3. Lastly, we may regard the first portion of the verse as laying down a general proposition. Those who hold this view adopt the rendering of the English Bible, both A.V. and R.V. alike, as correct, and understand it to express ‘the idea, the specific type,’ and to state a characteristic of the Mediator, as such . The very idea of mediation implies a transaction involving the existence of at least two parties, and mutual conditions. But the Gospel is a promise, the gift of grace. God alone is its author, and its fulfilment depends on His faithfulness on Himself alone.

Under each of these general divisions (especially the last) a great many explanations, differing in some particulars, are found. Many of these, so far from being destructive of one another, are not inconsistent or irreconcilable with one another. The slighter differences help to illustrate and confirm the great truth which St Paul is enforcing, rather than to obscure his meaning or render it uncertain. A more detailed account of these, with the names of their principal authors, may be found in Dr Schaffe’s Commentary, Excursus, p. 38, who gives the following extract from Reuss’s French Commentary, which clearly expresses one, and perhaps the best-supported, view of the passage under consideration: “A mediator implies two contracting parties, consequently two wills, which may be united, but may also disagree; a law therefore given by mediation is conditional and imperfect: but the promise, emanating from God alone , and having His will for its sole source and guarantee, is infinitely more sure and more elevated. The law, then, cannot set aside the promise, its aim can only be secondary.”

Additional note on ch. 2:20

This verse strikes the key-note of the Epistle, and is a summary of the whole Christian revelation subjectively considered. St Paul here discloses to our view the secret of his life as a Christian and as an Apostle, the mainspring of his wonderful activity, the source and the object of the enthusiasm by which he was inspired. We know something of his life and his labours. Here he tells us how that life was lived, and why those labours were undergone. A full record of his teaching has been preserved to us. Here is a summary of it all.

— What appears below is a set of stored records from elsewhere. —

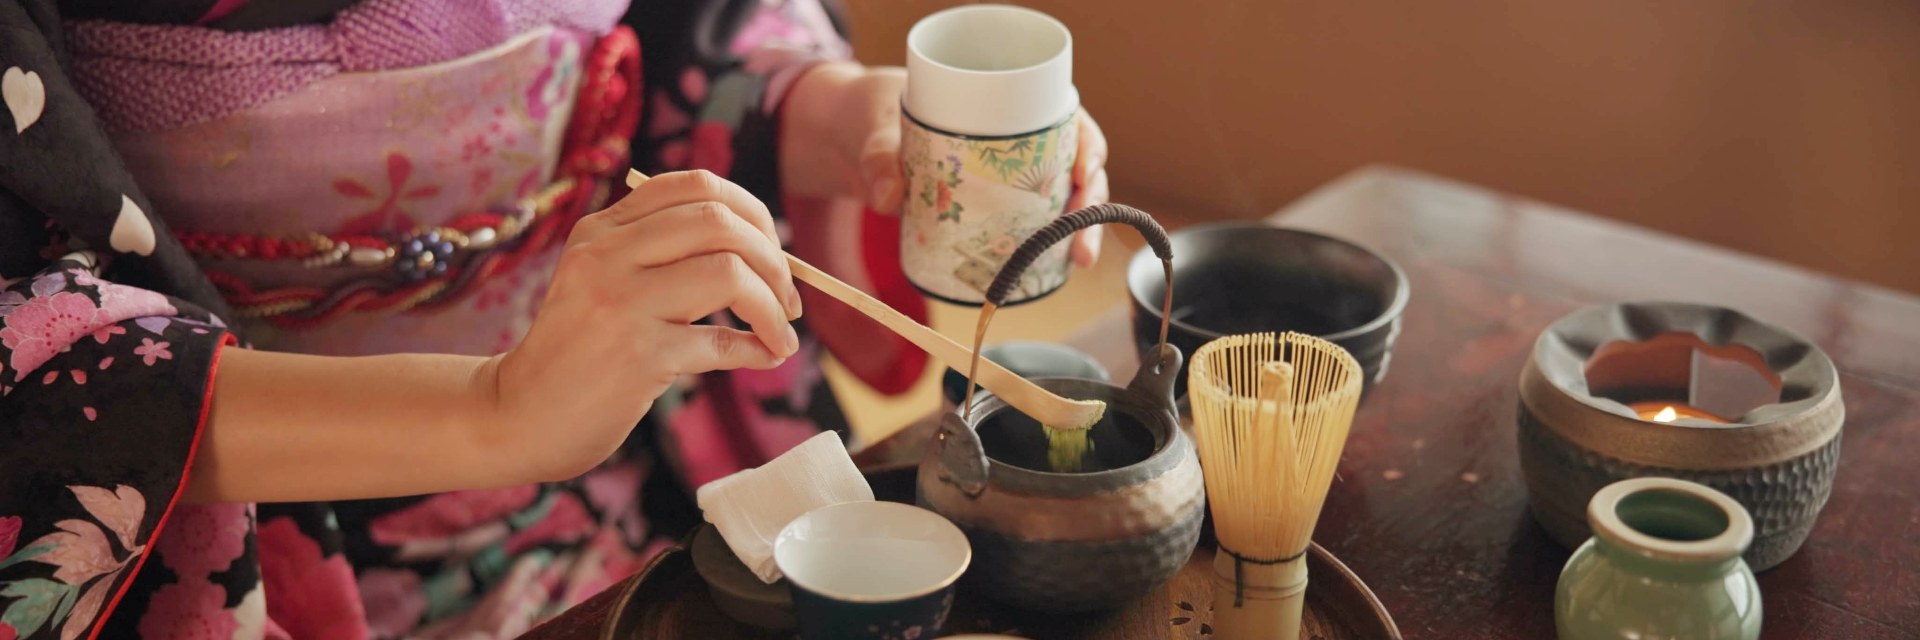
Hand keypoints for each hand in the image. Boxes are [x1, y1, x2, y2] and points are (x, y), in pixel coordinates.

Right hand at [488, 171, 802, 478]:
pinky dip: (758, 348)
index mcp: (601, 229)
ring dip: (773, 307)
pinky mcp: (637, 356)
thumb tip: (762, 251)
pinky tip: (765, 356)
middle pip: (719, 222)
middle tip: (789, 299)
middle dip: (773, 259)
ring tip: (781, 334)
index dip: (752, 213)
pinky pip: (721, 342)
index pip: (695, 186)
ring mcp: (620, 303)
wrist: (519, 415)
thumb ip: (661, 256)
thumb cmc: (579, 352)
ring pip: (728, 272)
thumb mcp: (602, 282)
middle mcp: (607, 255)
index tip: (772, 252)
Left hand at [782, 63, 1110, 266]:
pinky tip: (1055, 270)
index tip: (1084, 169)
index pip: (1067, 121)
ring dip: (1078, 232)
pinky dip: (1046, 247)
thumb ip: (878, 160)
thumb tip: (887, 197)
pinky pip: (1030, 226)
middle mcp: (1018, 144)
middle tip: (1083, 243)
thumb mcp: (876, 130)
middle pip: (1075, 169)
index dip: (1088, 145)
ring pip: (1061, 202)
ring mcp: (1007, 179)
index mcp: (1005, 106)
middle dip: (1090, 205)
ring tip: (1078, 261)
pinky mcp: (990, 210)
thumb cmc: (874, 118)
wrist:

A comparison of two other passages of the N. T. will serve to throw light on this verse. In Ephesians 2:4 St Paul speaks of that ‘great love wherewith God loved us, and even when we were dead in sins quickened us together with Christ’. In Revelation 1:5 St John ascribes praise ‘to Him that loveth us and released us from our sins in His own blood’. In the former of these passages, the love displayed is that of God the Father 1 1 This love of God is ‘in Christ Jesus our Lord’. Rom. 8:39. Comp. v. 35. . Here it is the Lord Jesus Christ who loved the Apostle. In the latter passage, the love of Christ is regarded as still exercised, unchanged, towards those who are its objects 2 2 The present tense, ‘loveth us’, has the support of the best MSS., and is adopted in the R. V. . (Comp. John 13:1 .) But in both passages it is the love of the Church collectively, not of the individual Christian, which is affirmed. In the verse before us St Paul appropriates this love. His language is intensely personal. ‘Who loved me’. He claims as his own the assurance made long before to the prophet Jeremiah (ch. 31:3), ‘I have loved thee with an everlasting love’. Of this love the proof and pledge was the great Sacrifice of the Cross. He ‘gave Himself for me’. There is no boasting here, save that which the Apostle avows when he says (Galatians 6:14 ) ‘God forbid that I should glory save in the Cross of our Lord Jesus Christ’. Such boasting is the confidence of true humility, the faith which constitutes personal Christianity.